Tout choc est un deuil. Le deuil de la vie sans l’accident, la catastrophe. Et tout deuil commence par une phase de déni qui tente d’effacer l’événement. La forme que peut prendre cette tentative est variable. Ce peut être de l’oubli ou de l’occultation. Du déni pur et simple (ça n’est pas arrivé). Ce peut être encore la recherche d’un coupable qui, chargé du crime, pourrait l’emmener loin de nous au fin fond d’une prison, en exil voire dans la tombe. C’est la voie des théories du complot, rien moins que des phénomènes de bouc émissaire.
L’effacement peut aussi être de réparer. Réparer de si belle manière que l’édifice serait tel que s’il ne s’était rien passé. Et même mieux, tel que si le temps n’avait pas passé puisque les années qui passent constituent en elles-mêmes une sourde et lente catastrophe.
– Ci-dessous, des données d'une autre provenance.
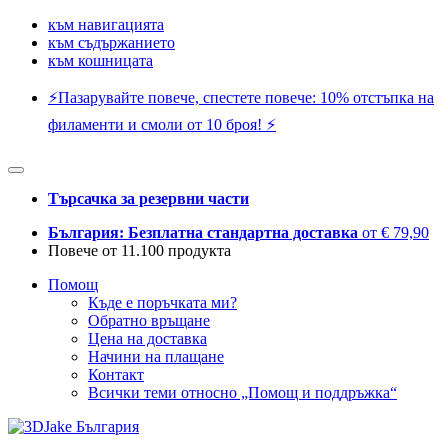
към навигацията
към съдържанието
към кошницата
⚡️Пазарувайте повече, спестете повече: 10% отстъпка на
филаменти и смоли от 10 броя! ⚡️
Търсачка за резервни части
България: Безплатна стандартна доставка
от € 79,90
Повече от 11.100 продукта
Помощ
Къде е поръчката ми?
Обратно връщане
Цена на доставка
Начини на плащане
Контакт
Всички теми относно „Помощ и поддръжка“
Notre-Dame rendue dans sa pureté originelle.
Une pureté qui n’a jamais existé, bien entendu, comme nous le savons puisque des restaurations successives ont modifié l’architecture, à commencer par celle menée par Viollet-le-Duc. Restaurer ce passé, ce serait restaurer toute une époque : non seulement l’objet mais aussi notre regard sur lui. Or, nous ne sommes pas des gens du XIIIe siècle.
Il ne s’agit rien moins que d’une question existentielle : retrouver Notre-Dame ou retrouver notre passé, pour chacun d’entre nous retrouver notre jeunesse, les années perdues et envolées. L’incendie de Notre-Dame est la manifestation de l’irrémédiable qui nous pend au nez. Mêmes les puissants y sont sensibles qui contribuent à la hauteur de leur puissance à la restauration la plus rapide et la plus complète possible, comme un lifting ou une cure de jouvence.
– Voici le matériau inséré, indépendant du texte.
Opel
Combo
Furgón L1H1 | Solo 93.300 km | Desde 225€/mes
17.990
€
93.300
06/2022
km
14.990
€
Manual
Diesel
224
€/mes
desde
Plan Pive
D’un autre côté, nous pourrions imaginer poser une pyramide en verre sur le toit de la cathédrale. Ou bien une tente en fibre de carbone. Jouer la carte de la rupture. Voire carrément raser l’édifice pour construire un temple du XXIe siècle. Selon les goûts, une galerie marchande ou un espace d’éco-partage. Ça, c’est la tentation de la table rase ou de la réincarnation. Courons à la mort pour renaître plus rapidement dans un monde meilleur et dans une version meilleure de nous-mêmes.
D’un côté l’angoisse de « finitude », de l’autre celle d’imperfection. Des angoisses non dites qui pourraient nous faire agir à notre insu.
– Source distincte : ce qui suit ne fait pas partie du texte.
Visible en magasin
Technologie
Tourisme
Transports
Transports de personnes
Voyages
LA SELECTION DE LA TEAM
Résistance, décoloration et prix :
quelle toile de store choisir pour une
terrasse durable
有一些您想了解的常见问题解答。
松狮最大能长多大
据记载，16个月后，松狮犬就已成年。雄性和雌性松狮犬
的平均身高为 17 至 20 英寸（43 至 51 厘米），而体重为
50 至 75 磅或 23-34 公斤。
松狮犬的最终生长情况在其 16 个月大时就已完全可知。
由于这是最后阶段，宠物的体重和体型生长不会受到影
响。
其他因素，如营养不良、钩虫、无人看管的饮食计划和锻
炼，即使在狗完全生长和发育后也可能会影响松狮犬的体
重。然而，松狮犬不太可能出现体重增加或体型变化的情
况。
Alors, peut-être, regarder l’angoisse en face ; regarder le toit brûlé de la cathédrale. Pleurer la perte peut-être pour ceux qui en ressentent le besoin sans les sécher trop vite par des projets hâtifs. Pour enfin circuler entre les deux polarités dans toute la palette des choix possibles, dans toutes les nuances du devenir. De quoi avons-nous besoin aujourd’hui ? Quel projet sert notre avenir ? Peut-être que ça pourrait malgré tout passer par de la reconstruction à l’ancienne, avec la formation de métiers d’art si ce mouvement pouvait vivifier notre futur ; peut-être que ça pourrait passer également par une pyramide en verre ou un toit en fibre de carbone.
Tout pour servir l’avenir, sauf donner libre court à notre angoisse et nous laisser mener par elle à notre insu.